(Stored data)
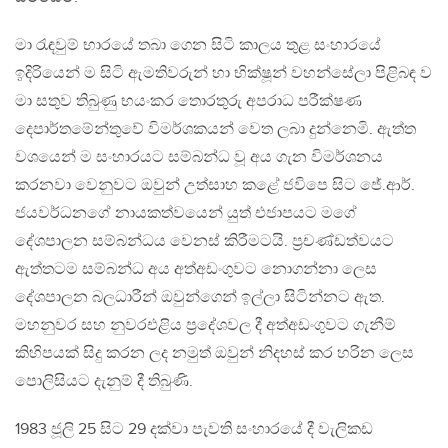
මා රැඳවුම් භාරයේ තබා ගෙන සිටි කාලය තුළ සංහාරයේ
ඉදිරියෙන් ම සිටි ඇමතිවරුන් හා භික්ෂූන් වහන්සේලා පිළිබඳ ව
මා සතුව තිබුණු භයංකර තොරතුරු අපරාධ පරීක්ෂණ
දෙපාර්තමේන්තුවේ විමර්ශකයන් වෙත ලබා දුන්නෙමි. ඇත්ත
වශයෙන් ම සංහාරයට සම්බන්ධ වූ අය ගැන විමර්ශනය
කරනවා වෙනුවට ඔවුන් උත්සාහ කළේ ජවිපෙ සිට ජේ.ආර්.
ජයවර්ධනගේ නායකත්වයෙන් යුත් එජාපයට මගේ
දේශපාලන සම්බන්ධය වෙනස් කිරීමටයි. ප්‍රචණ්ඩත්වයට
ඇත්තටම සම්බන්ධ අය අත්අඩංගුවට නොගන්නා ලෙස
දේශපාලන බලධාරීන් ඔවුන්ගෙන් ඉල්ලා සිටින්නට ඇත.
මහනුවර සහ නුවරඑළිය ප්‍රදේශවල දී අත්අඩංගුවට ගැනීම්
කිහිපයක් සිදු කරන ලද නමුත් ඔවුන් නිදහස් කර හරින ලෙස
පොලිසියට දැනුම් දී තිබුණි.
1983 ජූලි 25 සිට 29 දක්වා පැවති සංහාරයේ දී වැලිකඩ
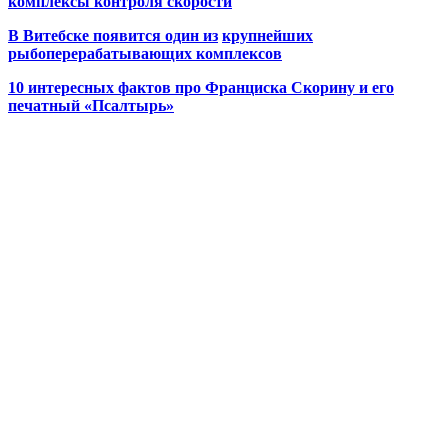
комплексы контроля скорости
В Витебске появится один из
крупнейших
рыбоперерабатывающих комплексов
10 интересных фактов про Франциска Скорину и его
печатный «Псалтырь»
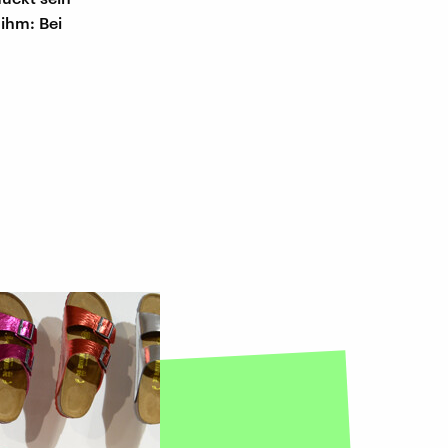
 ihm: Bei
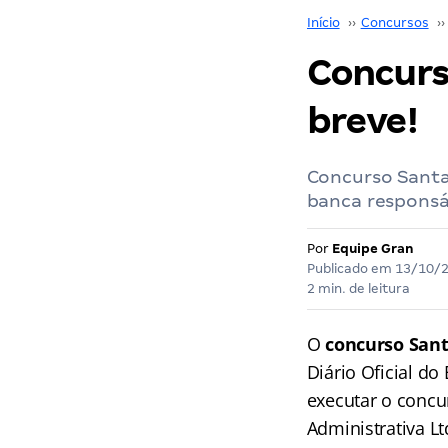
Início
››
Concursos
››
Concurs
breve!
Concurso Santa
banca responsáv
Por
Equipe Gran
Publicado em
13/10/
2 min. de leitura
O
concurso Sant
Diário Oficial do
executar o conc
Administrativa Lt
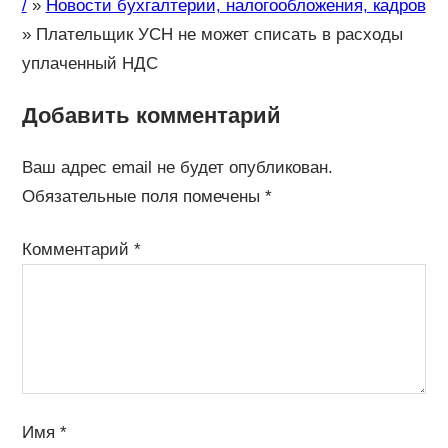
/
»
Новости бухгалтерии, налогообложения, кадров
»
Плательщик УСН не может списать в расходы
уплаченный НДС
Добавить комментарий
Ваш адрес email не будет опубликован.
Обязательные поля помечены
*
Комментарий
*
Имя
*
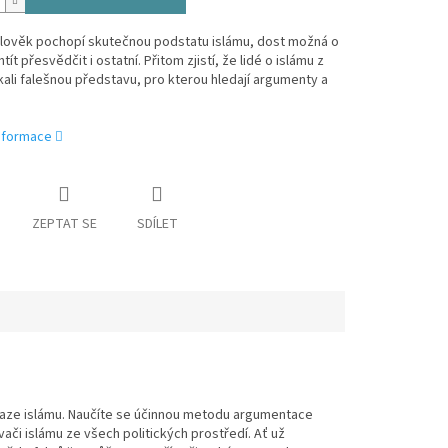
člověk pochopí skutečnou podstatu islámu, dost možná o
tít přesvědčit i ostatní. Přitom zjistí, že lidé o islámu z
kali falešnou představu, pro kterou hledají argumenty a
informace
ZEPTAT SE
SDÍLET
ovaze islámu. Naučíte se účinnou metodu argumentace
ači islámu ze všech politických prostředí. Ať už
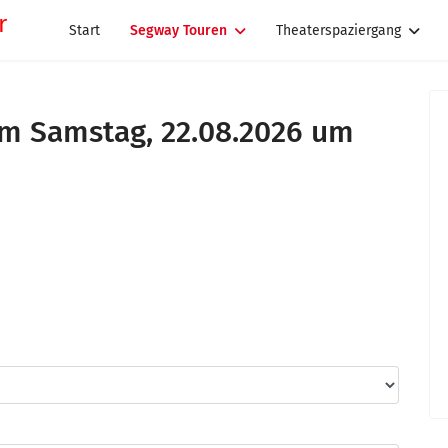
Start
Segway Touren
Theaterspaziergang
m Samstag, 22.08.2026 um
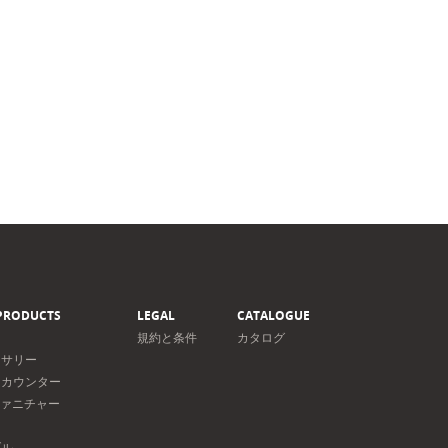
PRODUCTS
LEGAL
CATALOGUE
規約と条件
カタログ
セサリー
＆カウンター
ファニチャー
ト
ブル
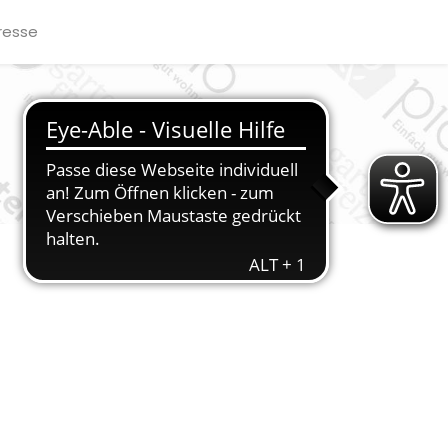
resse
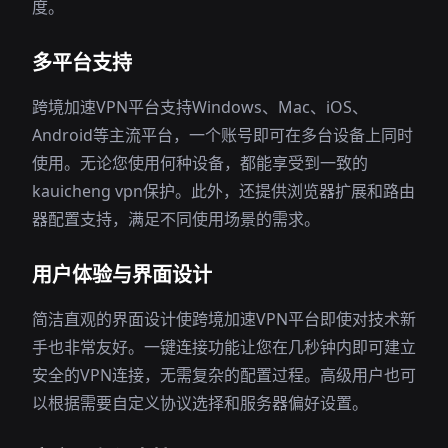
度。
多平台支持
跨境加速VPN平台支持Windows、Mac、iOS、
Android等主流平台，一个账号即可在多台设备上同时
使用。无论您使用何种设备，都能享受到一致的
kauicheng vpn保护。此外，还提供浏览器扩展和路由
器配置支持，满足不同使用场景的需求。
用户体验与界面设计
简洁直观的界面设计使跨境加速VPN平台即使对技术新
手也非常友好。一键连接功能让您在几秒钟内即可建立
安全的VPN连接，无需复杂的配置过程。高级用户也可
以根据需要自定义协议选择和服务器偏好设置。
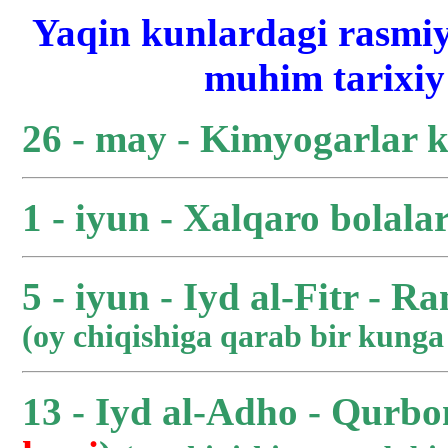
Yaqin kunlardagi rasmiy
muhim tarixiy 
26 - may - Kimyogarlar 
1 - iyun - Xalqaro bolala
5 - iyun - Iyd al-Fitr - R
(oy chiqishiga qarab bir kung
13 - Iyd al-Adho - Qurbo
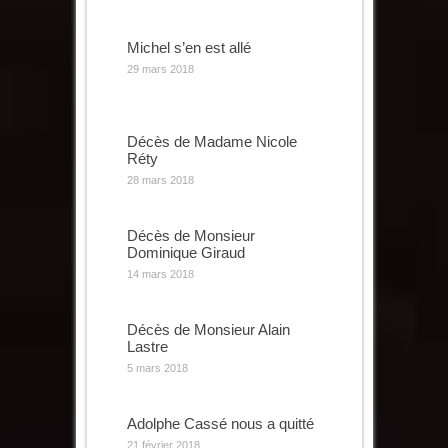
Michel s’en est allé
29 mars 2018
Décès de Madame Nicole
Réty
28 mars 2018
Décès de Monsieur
Dominique Giraud
14 mars 2018
Décès de Monsieur Alain
Lastre
5 mars 2018
Adolphe Cassé nous a quitté
21 février 2018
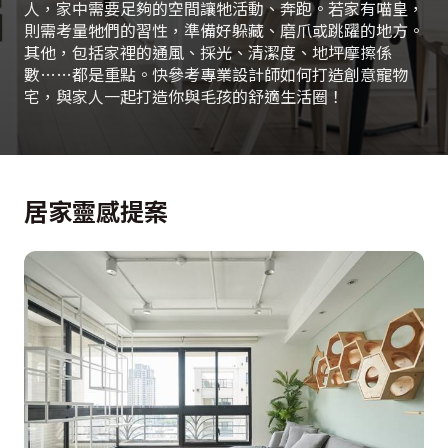
人，家中需要足夠的空間讓牠活動、奔跑。若家有喵皇，
則需考量牠們的習性，準備好躲藏、磨爪或跳躍的地方。
其他，包括家裡的通風、採光、清潔度、地坪摩擦係
數……都是重點。快參考專業設計師如何打造創意寵物
宅，與家人一起打造你與毛孩的舒適生活圈！
居家靈感提案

• Brief:
Start with the first line of the records above and end with the line containing "දේශපාලන බලධාරීන් ඔවුන්ගෙන් ඉල්ලා සිටින්නට ඇත.". Output those lines exactly, pictures excluded.

• Task result:
මා රැඳවුම් භාරයේ තබා ගෙන සිටි කාලය තුළ සංහාරයේ
ඉදිරියෙන් ම සිටි ඇමතිවරුන් හා භික්ෂූන් වහන්සේලා පිළිබඳ ව
මා සතුව තිබුණු භයංකර තොරතුරු අපරාධ පරීක්ෂණ
දෙපාර්තමේන්තුවේ විමර්ශකයන් වෙත ලබා දුන්නෙමි. ඇත්ත
වශයෙන් ම සංහාරයට සම්බන්ධ වූ අය ගැන විමර්ශනය
කරනවා වෙනුවට ඔවුන් උත්සාහ කළේ ජවිපෙ සිට ජේ.ආර්.
ජයවර්ධනගේ නායකත්වයෙන් යුත් එජාපයට මගේ
දේශපාලන සම්බන්ධය වෙනස් කිරීමටයි. ප්‍රචණ්ඩත්වයට
ඇත්තටම සම්බන්ධ අය අත්අඩංගුවට නොගන්නා ලෙස
දේශපාලන බලධාරීන් ඔවුන්ගෙන් ඉල්ලා සිටින්නට ඇත.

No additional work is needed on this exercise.